Éveiller les consciences
Comment peut-on éduquer et sensibiliser le grand public et les clients ? « On va embaucher une bonne agence de pub », lance à la blague Julien. Visant à rassembler, soutenir et donner les outils nécessaires pour que les illustrateur·trices puissent bien effectuer leur travail, Illustration Québec s’est récemment associée avec le Regroupement des artistes en arts visuels du Québec et l’Union des écrivaines et des écrivains québécois pour publier une lettre ouverte destinée aux artistes afin de les inviter à contacter leurs associations respectives pour leur faire part de leurs expériences, de leurs craintes. « C’est notre rôle de recueillir le plus d’informations possible et d’être capable d’éduquer, explique Julien. On veut construire des outils qui s’adressent au grand public et aux contractants susceptibles d’engager les illustrateur·trices pour leur dire pourquoi c’est mieux d’engager un être humain, qui va faire un meilleur travail d’illustration qu’une machine, et de valoriser le travail des artistes. Éventuellement, on veut aussi outiller nos membres pour qu’il·elles puissent peut-être utiliser ces outils-là de manière éthique et de bonifier leur travail. On demande au gouvernement de faire une législation, ou un cadre rapidement parce que c’est hors de contrôle et ce n’est pas dans l’intérêt de la culture. »

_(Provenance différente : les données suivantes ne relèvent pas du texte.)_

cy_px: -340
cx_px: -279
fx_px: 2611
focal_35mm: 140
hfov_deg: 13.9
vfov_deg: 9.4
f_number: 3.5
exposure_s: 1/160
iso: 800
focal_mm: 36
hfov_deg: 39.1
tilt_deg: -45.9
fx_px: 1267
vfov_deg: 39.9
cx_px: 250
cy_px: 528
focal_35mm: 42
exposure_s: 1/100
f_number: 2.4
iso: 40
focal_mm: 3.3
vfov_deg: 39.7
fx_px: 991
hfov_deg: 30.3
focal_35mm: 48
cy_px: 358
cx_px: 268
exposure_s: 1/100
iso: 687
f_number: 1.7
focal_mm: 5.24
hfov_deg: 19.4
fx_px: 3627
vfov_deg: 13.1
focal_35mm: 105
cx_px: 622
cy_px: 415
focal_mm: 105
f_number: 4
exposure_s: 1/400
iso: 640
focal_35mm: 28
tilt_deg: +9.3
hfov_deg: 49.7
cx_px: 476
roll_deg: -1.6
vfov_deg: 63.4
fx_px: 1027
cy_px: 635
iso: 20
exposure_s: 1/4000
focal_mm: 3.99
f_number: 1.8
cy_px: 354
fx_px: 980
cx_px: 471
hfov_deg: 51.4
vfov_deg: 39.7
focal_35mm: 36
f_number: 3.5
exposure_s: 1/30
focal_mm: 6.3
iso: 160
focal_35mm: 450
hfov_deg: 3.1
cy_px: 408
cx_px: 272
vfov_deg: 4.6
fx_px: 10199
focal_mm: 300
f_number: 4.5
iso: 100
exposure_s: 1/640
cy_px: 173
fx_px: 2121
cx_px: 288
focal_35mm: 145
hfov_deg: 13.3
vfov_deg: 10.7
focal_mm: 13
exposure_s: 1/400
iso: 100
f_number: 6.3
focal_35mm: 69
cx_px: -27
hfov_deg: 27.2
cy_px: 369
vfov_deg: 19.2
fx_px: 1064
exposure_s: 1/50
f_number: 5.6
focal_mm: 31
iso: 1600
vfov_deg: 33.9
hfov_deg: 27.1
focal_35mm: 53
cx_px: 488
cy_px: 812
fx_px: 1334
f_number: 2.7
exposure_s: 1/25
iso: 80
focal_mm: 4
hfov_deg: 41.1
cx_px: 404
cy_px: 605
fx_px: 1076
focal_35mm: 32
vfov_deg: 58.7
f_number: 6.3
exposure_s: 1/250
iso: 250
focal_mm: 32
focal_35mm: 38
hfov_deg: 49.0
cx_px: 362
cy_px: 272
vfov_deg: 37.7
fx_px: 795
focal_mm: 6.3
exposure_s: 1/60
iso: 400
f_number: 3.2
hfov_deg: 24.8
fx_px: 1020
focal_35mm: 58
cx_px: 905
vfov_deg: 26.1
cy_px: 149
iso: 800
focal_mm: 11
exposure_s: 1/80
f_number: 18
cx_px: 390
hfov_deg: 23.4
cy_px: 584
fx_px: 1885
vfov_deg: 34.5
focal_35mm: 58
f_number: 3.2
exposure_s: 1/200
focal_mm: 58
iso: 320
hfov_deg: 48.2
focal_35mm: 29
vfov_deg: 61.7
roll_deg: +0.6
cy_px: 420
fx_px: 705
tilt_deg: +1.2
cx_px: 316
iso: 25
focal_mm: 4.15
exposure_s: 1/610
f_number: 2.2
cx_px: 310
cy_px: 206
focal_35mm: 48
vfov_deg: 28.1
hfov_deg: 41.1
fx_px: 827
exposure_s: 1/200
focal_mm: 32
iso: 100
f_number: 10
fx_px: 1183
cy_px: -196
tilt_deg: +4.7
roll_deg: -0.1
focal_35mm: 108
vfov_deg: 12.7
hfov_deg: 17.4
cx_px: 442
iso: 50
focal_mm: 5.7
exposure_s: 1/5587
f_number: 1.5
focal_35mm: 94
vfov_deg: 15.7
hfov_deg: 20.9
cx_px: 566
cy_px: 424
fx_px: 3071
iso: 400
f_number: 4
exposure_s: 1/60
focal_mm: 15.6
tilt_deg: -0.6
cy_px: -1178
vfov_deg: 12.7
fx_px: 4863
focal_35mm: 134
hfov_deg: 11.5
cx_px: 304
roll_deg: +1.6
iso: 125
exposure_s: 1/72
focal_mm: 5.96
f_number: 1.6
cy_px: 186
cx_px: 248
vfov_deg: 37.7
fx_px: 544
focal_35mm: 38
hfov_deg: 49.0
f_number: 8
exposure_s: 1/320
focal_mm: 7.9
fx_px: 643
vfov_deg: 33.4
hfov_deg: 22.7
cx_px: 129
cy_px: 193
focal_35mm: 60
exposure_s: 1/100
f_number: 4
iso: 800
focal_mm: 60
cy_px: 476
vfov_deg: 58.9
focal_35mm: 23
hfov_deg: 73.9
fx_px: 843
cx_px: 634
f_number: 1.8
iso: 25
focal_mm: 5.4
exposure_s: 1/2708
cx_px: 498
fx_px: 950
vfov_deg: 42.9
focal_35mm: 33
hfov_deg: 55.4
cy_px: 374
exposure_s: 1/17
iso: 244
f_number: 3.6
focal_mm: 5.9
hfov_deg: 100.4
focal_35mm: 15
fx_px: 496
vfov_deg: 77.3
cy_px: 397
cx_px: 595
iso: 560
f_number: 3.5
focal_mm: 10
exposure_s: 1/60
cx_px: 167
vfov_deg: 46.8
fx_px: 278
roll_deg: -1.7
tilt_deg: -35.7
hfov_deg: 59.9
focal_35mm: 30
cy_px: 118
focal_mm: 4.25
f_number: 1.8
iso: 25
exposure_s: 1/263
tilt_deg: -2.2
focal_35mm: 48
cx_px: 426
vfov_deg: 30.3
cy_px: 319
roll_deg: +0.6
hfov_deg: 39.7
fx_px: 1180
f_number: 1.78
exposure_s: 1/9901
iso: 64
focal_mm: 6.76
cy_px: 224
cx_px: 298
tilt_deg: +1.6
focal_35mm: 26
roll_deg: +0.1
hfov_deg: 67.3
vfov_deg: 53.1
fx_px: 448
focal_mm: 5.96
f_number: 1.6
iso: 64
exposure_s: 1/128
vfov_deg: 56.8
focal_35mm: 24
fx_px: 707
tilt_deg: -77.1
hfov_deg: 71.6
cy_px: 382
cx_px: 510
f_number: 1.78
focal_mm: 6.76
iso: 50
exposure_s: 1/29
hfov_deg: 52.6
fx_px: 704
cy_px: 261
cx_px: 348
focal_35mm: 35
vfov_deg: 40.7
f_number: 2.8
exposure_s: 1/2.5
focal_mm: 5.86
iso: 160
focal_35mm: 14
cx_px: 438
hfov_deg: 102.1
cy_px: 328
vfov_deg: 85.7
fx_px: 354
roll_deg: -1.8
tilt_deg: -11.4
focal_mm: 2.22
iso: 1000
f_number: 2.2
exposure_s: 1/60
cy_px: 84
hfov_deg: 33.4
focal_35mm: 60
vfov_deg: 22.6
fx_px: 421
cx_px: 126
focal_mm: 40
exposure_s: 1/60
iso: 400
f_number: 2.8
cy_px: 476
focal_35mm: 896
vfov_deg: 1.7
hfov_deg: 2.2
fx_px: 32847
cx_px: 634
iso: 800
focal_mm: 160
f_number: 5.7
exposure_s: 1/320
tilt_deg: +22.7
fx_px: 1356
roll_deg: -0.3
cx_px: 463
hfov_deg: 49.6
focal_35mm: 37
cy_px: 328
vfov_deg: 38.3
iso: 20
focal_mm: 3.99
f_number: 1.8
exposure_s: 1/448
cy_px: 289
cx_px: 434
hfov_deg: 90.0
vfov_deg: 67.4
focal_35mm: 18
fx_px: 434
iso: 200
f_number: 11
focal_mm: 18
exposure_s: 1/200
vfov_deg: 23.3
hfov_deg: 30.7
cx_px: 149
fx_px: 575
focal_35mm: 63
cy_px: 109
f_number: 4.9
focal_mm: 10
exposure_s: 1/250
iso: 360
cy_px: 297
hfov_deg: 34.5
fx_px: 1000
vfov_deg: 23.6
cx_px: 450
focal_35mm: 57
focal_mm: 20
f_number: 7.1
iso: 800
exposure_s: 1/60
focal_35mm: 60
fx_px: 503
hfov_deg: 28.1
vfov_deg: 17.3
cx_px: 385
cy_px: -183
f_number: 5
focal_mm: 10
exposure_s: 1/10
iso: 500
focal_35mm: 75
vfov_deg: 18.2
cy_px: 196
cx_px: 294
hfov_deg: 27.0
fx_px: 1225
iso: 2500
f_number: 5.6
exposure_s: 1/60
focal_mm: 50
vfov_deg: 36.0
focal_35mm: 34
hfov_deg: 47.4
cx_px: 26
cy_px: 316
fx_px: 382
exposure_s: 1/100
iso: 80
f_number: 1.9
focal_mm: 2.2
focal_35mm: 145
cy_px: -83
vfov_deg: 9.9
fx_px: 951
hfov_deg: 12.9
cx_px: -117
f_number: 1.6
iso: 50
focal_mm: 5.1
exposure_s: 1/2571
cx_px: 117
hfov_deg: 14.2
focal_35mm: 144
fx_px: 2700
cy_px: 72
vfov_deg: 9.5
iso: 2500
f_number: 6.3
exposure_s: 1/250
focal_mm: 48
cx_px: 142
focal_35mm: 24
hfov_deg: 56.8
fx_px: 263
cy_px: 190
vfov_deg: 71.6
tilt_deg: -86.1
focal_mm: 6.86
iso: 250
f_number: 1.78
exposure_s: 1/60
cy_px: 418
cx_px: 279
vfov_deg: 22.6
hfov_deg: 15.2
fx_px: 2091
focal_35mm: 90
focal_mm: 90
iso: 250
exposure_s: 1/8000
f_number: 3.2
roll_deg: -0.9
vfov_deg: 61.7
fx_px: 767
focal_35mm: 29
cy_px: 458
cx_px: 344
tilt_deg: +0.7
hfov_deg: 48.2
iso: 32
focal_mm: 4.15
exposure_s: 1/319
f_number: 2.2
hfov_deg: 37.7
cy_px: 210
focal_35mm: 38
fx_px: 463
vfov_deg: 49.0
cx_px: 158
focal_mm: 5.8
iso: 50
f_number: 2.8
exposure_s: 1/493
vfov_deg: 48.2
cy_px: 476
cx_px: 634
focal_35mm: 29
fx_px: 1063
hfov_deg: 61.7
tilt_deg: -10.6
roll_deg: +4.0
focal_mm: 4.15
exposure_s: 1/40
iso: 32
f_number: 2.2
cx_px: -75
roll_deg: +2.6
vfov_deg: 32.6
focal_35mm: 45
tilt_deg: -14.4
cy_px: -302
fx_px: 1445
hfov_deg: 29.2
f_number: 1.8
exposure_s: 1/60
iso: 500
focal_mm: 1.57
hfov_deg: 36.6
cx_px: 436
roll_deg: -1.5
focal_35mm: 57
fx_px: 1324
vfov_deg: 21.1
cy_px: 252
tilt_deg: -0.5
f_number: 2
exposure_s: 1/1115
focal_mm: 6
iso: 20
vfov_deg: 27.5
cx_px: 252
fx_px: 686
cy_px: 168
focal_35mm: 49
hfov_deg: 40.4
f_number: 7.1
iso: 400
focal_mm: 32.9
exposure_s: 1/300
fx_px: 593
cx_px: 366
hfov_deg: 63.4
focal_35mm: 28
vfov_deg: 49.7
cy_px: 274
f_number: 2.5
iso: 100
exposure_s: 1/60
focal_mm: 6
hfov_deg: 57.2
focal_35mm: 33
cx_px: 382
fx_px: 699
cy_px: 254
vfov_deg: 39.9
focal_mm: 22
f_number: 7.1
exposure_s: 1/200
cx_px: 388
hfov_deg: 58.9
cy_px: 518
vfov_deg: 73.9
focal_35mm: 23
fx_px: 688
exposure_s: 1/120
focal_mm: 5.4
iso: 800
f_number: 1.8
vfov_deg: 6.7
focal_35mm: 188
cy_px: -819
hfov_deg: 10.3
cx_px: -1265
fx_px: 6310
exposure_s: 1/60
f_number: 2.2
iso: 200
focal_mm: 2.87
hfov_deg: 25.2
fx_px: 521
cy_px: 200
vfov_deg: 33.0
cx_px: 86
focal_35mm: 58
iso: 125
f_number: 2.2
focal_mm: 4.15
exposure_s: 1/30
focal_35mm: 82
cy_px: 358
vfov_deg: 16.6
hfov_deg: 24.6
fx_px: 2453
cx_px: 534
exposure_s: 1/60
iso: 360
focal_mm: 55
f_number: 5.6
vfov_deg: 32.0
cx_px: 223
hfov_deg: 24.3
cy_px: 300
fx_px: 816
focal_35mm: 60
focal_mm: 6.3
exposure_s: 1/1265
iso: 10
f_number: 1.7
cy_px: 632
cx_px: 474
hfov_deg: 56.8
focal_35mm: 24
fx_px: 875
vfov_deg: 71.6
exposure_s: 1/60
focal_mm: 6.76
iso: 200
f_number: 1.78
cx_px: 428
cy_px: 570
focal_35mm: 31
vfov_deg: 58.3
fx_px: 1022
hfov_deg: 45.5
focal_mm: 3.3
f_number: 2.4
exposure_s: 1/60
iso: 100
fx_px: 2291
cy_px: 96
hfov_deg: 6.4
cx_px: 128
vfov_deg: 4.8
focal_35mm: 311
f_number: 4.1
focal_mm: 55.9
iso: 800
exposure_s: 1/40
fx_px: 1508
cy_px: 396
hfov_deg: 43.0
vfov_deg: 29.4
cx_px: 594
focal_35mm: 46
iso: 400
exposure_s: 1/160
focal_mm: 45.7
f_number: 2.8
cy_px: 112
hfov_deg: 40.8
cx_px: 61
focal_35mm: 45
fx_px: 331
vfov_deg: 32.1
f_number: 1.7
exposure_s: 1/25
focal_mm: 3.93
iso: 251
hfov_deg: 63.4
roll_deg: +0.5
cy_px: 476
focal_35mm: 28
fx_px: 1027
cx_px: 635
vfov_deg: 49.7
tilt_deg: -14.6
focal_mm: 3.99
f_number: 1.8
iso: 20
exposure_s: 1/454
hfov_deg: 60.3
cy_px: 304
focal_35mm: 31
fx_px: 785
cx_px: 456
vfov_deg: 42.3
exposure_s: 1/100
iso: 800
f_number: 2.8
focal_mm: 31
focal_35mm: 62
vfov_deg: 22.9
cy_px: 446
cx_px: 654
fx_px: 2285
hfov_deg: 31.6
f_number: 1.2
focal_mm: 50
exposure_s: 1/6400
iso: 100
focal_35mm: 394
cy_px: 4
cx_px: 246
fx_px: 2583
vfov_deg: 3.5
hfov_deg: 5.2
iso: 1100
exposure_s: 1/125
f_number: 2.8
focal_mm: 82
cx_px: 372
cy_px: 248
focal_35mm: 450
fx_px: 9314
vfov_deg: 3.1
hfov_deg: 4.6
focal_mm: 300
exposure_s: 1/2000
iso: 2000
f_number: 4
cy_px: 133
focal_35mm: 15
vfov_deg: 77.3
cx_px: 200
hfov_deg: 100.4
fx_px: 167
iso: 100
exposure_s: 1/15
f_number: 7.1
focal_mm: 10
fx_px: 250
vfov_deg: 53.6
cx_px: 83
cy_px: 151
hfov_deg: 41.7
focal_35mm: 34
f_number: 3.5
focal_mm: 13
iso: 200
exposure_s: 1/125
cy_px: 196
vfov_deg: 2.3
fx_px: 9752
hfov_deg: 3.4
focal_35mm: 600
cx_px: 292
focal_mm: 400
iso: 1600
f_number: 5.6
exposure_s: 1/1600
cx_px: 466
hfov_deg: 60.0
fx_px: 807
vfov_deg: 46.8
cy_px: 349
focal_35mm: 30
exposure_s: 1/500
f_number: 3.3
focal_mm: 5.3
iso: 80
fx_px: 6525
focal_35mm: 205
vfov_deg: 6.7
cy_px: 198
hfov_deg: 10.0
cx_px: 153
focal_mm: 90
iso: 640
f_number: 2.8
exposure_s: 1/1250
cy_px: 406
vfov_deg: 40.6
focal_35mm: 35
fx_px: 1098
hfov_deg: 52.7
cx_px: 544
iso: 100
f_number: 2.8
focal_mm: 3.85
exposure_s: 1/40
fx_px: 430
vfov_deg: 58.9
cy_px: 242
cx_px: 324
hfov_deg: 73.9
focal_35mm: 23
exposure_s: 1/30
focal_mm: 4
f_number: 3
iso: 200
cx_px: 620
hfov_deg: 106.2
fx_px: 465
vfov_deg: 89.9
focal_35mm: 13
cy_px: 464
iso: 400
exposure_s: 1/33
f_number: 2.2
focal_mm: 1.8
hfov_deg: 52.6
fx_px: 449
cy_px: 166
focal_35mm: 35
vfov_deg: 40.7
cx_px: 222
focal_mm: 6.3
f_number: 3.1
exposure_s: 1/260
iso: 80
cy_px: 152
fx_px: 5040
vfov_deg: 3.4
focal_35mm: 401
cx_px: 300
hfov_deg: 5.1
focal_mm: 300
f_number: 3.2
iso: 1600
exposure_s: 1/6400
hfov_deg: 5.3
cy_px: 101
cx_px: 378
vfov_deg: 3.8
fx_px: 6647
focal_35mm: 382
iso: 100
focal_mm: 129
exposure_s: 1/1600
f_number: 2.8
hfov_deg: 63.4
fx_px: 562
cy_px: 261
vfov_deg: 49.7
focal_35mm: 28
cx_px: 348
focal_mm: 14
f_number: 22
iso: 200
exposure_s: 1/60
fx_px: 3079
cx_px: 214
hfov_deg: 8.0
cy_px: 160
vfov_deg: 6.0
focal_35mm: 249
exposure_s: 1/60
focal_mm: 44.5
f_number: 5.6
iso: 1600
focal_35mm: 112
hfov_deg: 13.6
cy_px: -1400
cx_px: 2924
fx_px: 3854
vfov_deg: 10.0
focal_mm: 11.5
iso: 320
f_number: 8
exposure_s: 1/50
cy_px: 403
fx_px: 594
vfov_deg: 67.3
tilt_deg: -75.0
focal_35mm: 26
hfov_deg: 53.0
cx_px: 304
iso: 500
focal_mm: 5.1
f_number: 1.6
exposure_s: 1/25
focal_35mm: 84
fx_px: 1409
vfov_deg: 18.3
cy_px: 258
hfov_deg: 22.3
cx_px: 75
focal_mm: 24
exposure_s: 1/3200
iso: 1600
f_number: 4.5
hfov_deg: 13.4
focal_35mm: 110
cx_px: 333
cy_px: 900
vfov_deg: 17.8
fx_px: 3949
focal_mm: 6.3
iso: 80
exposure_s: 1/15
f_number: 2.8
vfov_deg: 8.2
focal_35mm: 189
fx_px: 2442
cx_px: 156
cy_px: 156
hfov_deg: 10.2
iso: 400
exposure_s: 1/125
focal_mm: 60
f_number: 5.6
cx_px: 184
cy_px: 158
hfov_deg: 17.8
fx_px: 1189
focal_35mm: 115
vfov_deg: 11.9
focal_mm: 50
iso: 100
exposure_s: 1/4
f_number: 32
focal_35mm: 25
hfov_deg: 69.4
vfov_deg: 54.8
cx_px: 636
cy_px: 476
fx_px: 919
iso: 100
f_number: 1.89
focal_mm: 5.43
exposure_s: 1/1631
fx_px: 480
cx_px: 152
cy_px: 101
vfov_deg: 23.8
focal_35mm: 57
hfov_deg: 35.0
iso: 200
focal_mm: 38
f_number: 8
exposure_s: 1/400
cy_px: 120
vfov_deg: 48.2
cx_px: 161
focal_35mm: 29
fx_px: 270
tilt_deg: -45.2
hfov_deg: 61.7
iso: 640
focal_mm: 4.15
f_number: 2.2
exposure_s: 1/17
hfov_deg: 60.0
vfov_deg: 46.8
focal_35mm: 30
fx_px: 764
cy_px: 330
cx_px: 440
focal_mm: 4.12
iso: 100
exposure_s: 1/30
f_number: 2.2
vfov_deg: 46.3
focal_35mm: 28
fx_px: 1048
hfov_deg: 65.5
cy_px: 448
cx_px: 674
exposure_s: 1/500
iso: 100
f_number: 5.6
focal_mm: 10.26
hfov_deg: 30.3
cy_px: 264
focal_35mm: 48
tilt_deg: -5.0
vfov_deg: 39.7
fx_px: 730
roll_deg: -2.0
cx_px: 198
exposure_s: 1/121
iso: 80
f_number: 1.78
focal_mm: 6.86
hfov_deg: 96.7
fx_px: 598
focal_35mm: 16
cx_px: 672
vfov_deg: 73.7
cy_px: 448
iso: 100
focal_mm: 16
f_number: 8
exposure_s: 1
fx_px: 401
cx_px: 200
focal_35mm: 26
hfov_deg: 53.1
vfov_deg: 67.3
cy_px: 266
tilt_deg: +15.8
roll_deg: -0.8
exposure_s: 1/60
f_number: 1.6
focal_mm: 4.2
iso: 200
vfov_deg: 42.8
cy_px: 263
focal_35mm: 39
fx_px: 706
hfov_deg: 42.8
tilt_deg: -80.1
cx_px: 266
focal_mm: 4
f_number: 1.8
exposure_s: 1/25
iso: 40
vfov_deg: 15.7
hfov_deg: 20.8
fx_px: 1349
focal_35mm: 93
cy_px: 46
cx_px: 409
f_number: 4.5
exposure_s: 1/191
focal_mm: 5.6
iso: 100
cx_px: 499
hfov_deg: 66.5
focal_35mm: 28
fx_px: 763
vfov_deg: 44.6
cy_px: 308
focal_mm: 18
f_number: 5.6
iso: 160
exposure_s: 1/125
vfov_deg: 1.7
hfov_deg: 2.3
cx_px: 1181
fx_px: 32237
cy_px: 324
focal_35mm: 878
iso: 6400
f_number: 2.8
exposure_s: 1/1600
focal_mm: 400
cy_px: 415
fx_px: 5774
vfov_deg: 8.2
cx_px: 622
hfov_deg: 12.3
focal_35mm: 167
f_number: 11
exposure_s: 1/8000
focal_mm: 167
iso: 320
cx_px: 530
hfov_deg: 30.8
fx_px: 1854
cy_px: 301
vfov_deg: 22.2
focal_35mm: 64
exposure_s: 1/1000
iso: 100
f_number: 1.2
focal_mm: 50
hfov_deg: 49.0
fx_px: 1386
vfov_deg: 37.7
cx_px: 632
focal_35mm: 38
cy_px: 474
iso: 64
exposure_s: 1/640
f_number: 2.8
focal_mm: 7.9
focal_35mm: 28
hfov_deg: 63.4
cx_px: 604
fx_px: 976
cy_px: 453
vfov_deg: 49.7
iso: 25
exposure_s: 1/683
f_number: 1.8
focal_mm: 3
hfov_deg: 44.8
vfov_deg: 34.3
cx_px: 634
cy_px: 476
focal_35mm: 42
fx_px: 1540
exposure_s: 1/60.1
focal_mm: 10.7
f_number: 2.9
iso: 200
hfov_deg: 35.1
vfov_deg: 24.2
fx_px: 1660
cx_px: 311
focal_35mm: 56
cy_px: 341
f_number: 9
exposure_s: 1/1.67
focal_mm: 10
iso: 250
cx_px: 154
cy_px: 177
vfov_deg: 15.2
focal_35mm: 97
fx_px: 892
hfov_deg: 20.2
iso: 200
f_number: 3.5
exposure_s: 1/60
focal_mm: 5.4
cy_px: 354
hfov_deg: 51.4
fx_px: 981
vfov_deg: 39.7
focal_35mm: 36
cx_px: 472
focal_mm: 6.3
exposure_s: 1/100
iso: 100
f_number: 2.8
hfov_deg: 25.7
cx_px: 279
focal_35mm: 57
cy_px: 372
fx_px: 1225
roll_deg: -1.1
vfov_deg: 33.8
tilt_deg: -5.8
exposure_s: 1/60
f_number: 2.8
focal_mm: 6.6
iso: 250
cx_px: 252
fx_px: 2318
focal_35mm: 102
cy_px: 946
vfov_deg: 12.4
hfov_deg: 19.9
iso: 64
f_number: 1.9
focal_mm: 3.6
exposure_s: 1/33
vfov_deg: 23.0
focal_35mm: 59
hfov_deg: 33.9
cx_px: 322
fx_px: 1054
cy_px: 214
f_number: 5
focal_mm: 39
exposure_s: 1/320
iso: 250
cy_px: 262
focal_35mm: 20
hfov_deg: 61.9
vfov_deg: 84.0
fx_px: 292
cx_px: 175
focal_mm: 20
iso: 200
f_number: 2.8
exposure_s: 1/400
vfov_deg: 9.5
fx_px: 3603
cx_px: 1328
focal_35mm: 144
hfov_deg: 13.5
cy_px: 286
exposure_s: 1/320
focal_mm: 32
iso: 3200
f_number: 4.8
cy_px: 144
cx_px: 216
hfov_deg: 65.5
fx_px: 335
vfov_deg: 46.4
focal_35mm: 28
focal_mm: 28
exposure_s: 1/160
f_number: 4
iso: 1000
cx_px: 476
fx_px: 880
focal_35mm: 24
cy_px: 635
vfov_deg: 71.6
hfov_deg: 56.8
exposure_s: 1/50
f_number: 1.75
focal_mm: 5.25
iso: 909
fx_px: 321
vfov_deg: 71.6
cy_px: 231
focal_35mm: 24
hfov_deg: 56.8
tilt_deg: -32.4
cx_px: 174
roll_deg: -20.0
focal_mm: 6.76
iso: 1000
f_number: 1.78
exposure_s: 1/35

En Europe, plusieurs annonceurs ont déjà interdit l’utilisation de l’intelligence artificielle générative auprès des agences. Selon AdAge, le domaine en tête de liste à adopter l’IA générative en milieu de travail aux États-Unis en 2023 est l’industrie du marketing et de la publicité (37 %), suivi du domaine des technologies (35 %), le secteur du conseil (30 %), l’enseignement (19 %), la comptabilité (16 %) et les soins de la santé (15 %). D’après Caroline, si une entreprise souhaite coûte que coûte utiliser l’IA, elle doit entamer une réflexion approfondie. « Cette position doit être clairement communiquée au sein de l’équipe. Si l’entreprise décide d’utiliser ces outils, il est essentiel d’adopter une utilisation responsable. Cela signifie éviter de soumettre des données sensibles, des informations personnelles ou des œuvres protégées. De plus, ces outils doivent être considérés comme un point de départ ou une source d’inspiration, mais jamais comme une création finale. » D’ajouter Jean-Philippe : « Est-ce qu’on veut vraiment d’un monde où ce sont des robots et des IA qui font des créations artistiques ? Je pense qu’il faut se rappeler que c’est ce qui fait de nous des humains. Être créatif·ves, sublimer des idées sur papier, écrire, créer. Ça prend des professionnel·les de l’image. Ça demande une interprétation, une réflexion que l’IA ne peut pas faire, car elle fait des raccourcis entre plein de données. Les artistes sont encore les seul·es qui ont l’expertise pour bien faire ce travail-là. »

Leçon apprise. Le Grenier n’utilisera pas de sitôt une IA générative pour un prochain cover. Promis.